Vi caminar a Teresa por la plaza San Francisco y, aunque ella no se lo crea, me enamoré en ese preciso momento. Porque nadie camina como lo hace mi mujer. Ella dice que me vio primero. No es verdad. Cosas de la física. Teresa entró primero en la plaza. Yo lo hice por otra desembocadura y un pelín detrás. Llegamos con apenas unos minutos de diferencia a Ceballos 1, sede del Diario de Cádiz, donde, bendita fortuna, los dos empezábamos el verano del 92 como becarios.
Así que esos andares terminaron aposentados en la misma sección y durante aquel verano bebí los vientos por la que hoy es mi mujer. Tan seguro estaba de que lo acabaría siendo que un día, haciendo gala de una seguridad ignota hasta entonces, me acerqué hasta su teclado. “¿Teresa?”. “Sí, dime”. “Vas a ser la madre de mis hijos”. Y me volví a mi ordenador, tratando de hacer legible un teletipo sobre un ataque con helicópteros a un hospital de Somalia. Aquellos veranos, porque al año siguiente repetimos destino, fueron los dos mejores de mi vida. Tres años después nos casamos y al siguiente nació Guzmán.

■ **LISTA DE ACTIVIDADES**:
1) Según el fragmento, ¿en qué verano empezaron los dos como becarios en el Diario de Cádiz?
2) Copia el fragmento desde "Vi caminar a" hasta "92 como becarios." y sustituye "becarios" por "aprendices".
Para resolver el ejercicio no hace falta consultar las filas.

■ **DATOS PROPORCIONADOS**:
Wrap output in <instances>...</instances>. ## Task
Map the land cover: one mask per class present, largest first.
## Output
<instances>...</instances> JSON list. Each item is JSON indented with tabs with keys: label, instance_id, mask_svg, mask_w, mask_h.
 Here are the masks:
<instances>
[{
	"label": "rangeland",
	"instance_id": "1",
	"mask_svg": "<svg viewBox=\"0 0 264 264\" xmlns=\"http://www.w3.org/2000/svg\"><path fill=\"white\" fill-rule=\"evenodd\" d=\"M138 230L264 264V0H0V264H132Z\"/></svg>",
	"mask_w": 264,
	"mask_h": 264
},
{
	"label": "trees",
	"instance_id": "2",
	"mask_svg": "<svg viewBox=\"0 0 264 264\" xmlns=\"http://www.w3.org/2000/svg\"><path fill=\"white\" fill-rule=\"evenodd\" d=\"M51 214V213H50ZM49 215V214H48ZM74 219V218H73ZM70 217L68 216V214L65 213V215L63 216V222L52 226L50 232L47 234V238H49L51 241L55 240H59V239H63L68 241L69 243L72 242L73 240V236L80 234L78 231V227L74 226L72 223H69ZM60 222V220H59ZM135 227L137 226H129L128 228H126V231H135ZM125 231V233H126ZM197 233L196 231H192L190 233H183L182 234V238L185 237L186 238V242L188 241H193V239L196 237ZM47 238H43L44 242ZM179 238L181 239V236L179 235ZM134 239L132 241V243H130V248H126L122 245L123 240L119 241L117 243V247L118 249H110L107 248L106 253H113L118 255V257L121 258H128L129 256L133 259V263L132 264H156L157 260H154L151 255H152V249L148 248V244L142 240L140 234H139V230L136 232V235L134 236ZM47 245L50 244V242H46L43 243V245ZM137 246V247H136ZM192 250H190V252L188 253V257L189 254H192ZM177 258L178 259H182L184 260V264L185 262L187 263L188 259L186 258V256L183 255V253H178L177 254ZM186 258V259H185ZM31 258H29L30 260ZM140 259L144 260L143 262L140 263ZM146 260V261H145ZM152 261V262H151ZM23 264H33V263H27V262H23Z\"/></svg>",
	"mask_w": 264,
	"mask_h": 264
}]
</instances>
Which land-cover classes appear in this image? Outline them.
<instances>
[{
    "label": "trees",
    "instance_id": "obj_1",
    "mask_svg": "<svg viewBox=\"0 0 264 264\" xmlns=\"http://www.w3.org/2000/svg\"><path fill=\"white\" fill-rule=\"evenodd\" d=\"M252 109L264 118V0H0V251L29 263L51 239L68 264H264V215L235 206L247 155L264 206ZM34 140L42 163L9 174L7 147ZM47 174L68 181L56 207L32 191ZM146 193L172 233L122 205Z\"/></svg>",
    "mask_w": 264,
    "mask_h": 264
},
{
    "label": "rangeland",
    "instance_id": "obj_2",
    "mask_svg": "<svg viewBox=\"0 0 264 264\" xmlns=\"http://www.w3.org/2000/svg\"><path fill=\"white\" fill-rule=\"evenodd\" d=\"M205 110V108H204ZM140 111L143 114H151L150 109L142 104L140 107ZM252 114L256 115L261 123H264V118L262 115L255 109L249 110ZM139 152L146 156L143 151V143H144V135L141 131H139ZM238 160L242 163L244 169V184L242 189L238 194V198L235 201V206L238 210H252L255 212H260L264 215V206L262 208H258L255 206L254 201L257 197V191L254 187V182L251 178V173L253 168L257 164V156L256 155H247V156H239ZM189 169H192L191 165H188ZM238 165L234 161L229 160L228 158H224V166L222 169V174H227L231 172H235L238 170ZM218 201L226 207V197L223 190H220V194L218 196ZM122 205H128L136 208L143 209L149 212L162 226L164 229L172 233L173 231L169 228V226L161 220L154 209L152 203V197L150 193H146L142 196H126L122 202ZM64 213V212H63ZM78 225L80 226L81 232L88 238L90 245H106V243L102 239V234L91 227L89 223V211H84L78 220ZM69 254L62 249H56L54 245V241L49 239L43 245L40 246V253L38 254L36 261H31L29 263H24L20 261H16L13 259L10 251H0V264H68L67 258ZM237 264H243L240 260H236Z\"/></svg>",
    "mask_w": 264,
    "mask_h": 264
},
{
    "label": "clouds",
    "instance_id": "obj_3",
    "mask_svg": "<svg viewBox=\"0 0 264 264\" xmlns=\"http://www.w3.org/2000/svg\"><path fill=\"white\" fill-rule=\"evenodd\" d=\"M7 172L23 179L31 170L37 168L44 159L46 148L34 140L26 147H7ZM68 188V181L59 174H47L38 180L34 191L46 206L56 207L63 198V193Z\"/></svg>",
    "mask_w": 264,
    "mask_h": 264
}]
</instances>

■ **SOLUCIONES DEL EJERCICIO**:
1) En el verano del 92.

2)
Vi caminar a Teresa por la plaza San Francisco y, aunque ella no se lo crea, me enamoré en ese preciso momento. Porque nadie camina como lo hace mi mujer. Ella dice que me vio primero. No es verdad. Cosas de la física. Teresa entró primero en la plaza. Yo lo hice por otra desembocadura y un pelín detrás. Llegamos con apenas unos minutos de diferencia a Ceballos 1, sede del Diario de Cádiz, donde, bendita fortuna, los dos empezábamos el verano del 92 como aprendices.